If Afghan officials “don’t have the confidence in their own country to find a way to pay for it themselves, than why should we?” said a European diplomat from one of those smaller countries. The diplomat and others spoke on the condition of anonymity to avoid angering Afghan officials.
For President Hamid Karzai, who has been pushing for greater control of Afghanistan’s affairs, the revenue problems strikes at a more fundamental issue: a country that cannot pay for itself is not its own master.
“Let us be honest,” Bernard Bajolet, the recently departed French ambassador, said at a farewell cocktail party. “Sovereignty won’t be effective as long as Afghanistan won’t be fully self-reliant financially.”

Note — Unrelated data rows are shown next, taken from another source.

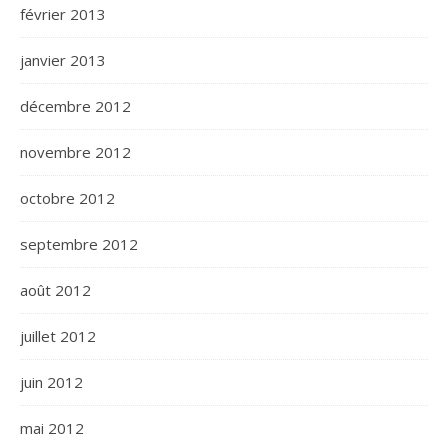
février 2013
janvier 2013
décembre 2012
novembre 2012
octobre 2012
septembre 2012
août 2012
juillet 2012
juin 2012
mai 2012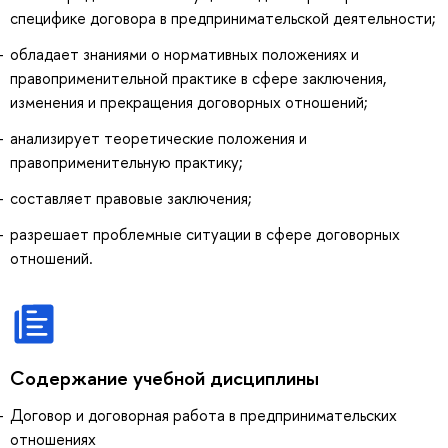
специфике договора в предпринимательской деятельности;
обладает знаниями о нормативных положениях и
правоприменительной практике в сфере заключения,
изменения и прекращения договорных отношений;
анализирует теоретические положения и
правоприменительную практику;
составляет правовые заключения;
разрешает проблемные ситуации в сфере договорных
отношений.
Содержание учебной дисциплины
Договор и договорная работа в предпринимательских
отношениях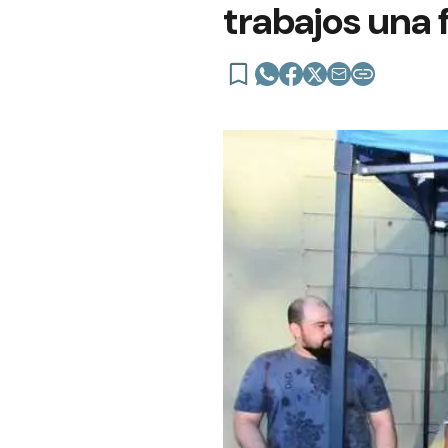
trabajos una f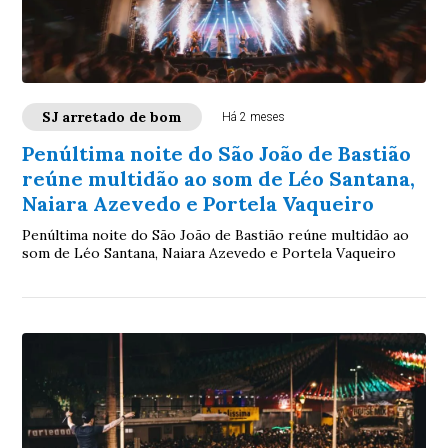
SJ arretado de bom
Há 2 meses
Penúltima noite do São João de Bastião
reúne multidão ao som de Léo Santana,
Naiara Azevedo e Portela Vaqueiro
Penúltima noite do São João de Bastião reúne multidão ao
som de Léo Santana, Naiara Azevedo e Portela Vaqueiro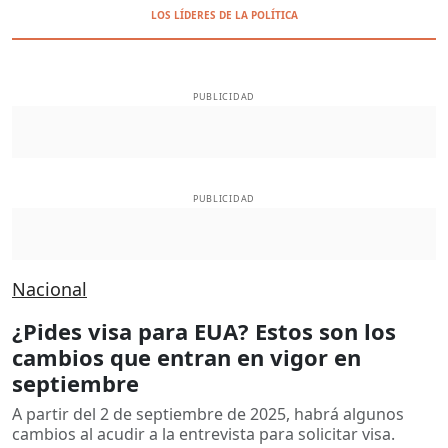
LOS LÍDERES DE LA POLÍTICA
PUBLICIDAD
PUBLICIDAD
Nacional
¿Pides visa para EUA? Estos son los
cambios que entran en vigor en
septiembre
A partir del 2 de septiembre de 2025, habrá algunos
cambios al acudir a la entrevista para solicitar visa.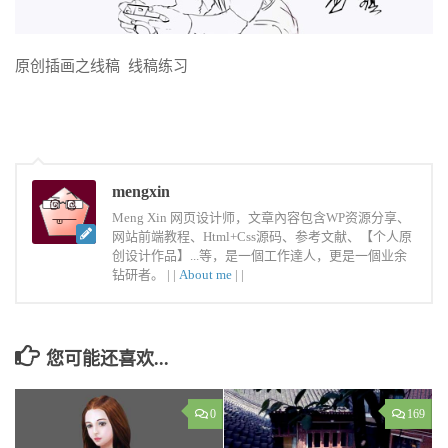
原创插画之线稿 线稿练习
mengxin
Meng Xin 网页设计师，文章內容包含WP资源分享、
网站前端教程、Html+Css源码、参考文献、【个人原
创设计作品】...等，是一個工作達人，更是一個业余
钻研者。 |
|
About me
|
|
您可能还喜欢...
0
169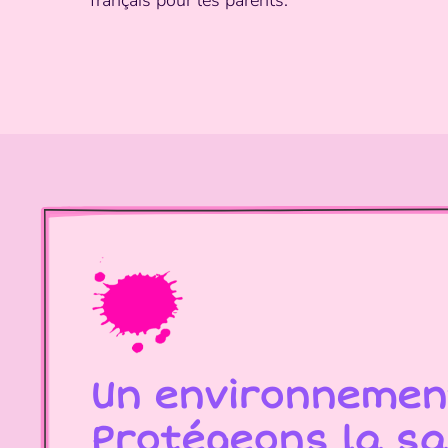
Un environnement
Protégeons la sa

Afghanistan, to be sure, has made huge economic strides since 2001, and the signs of growing prosperity abound. Dozens of international flights a week arrive in Kabul, late-model cars crowd the congested streets of the capital, and cellphones have largely replaced the hand-held satellite phones that just over a decade ago were the sole way to make a call.
But the country will nonetheless need billions in financial aid through 2032 to cover its nonsecurity spending, never mind to pay for its army and police force, according to another I.M.F. review that was quietly released in February.
American and European officials rarely speak of horizons that long. The current aid pledges for nonsecurity spending, which are contingent on the Afghan government combating corruption, run only through 2016
— it is 2018 for security spending — with only vague assurances of what will come afterward.
Alissa J. Rubin contributed reporting.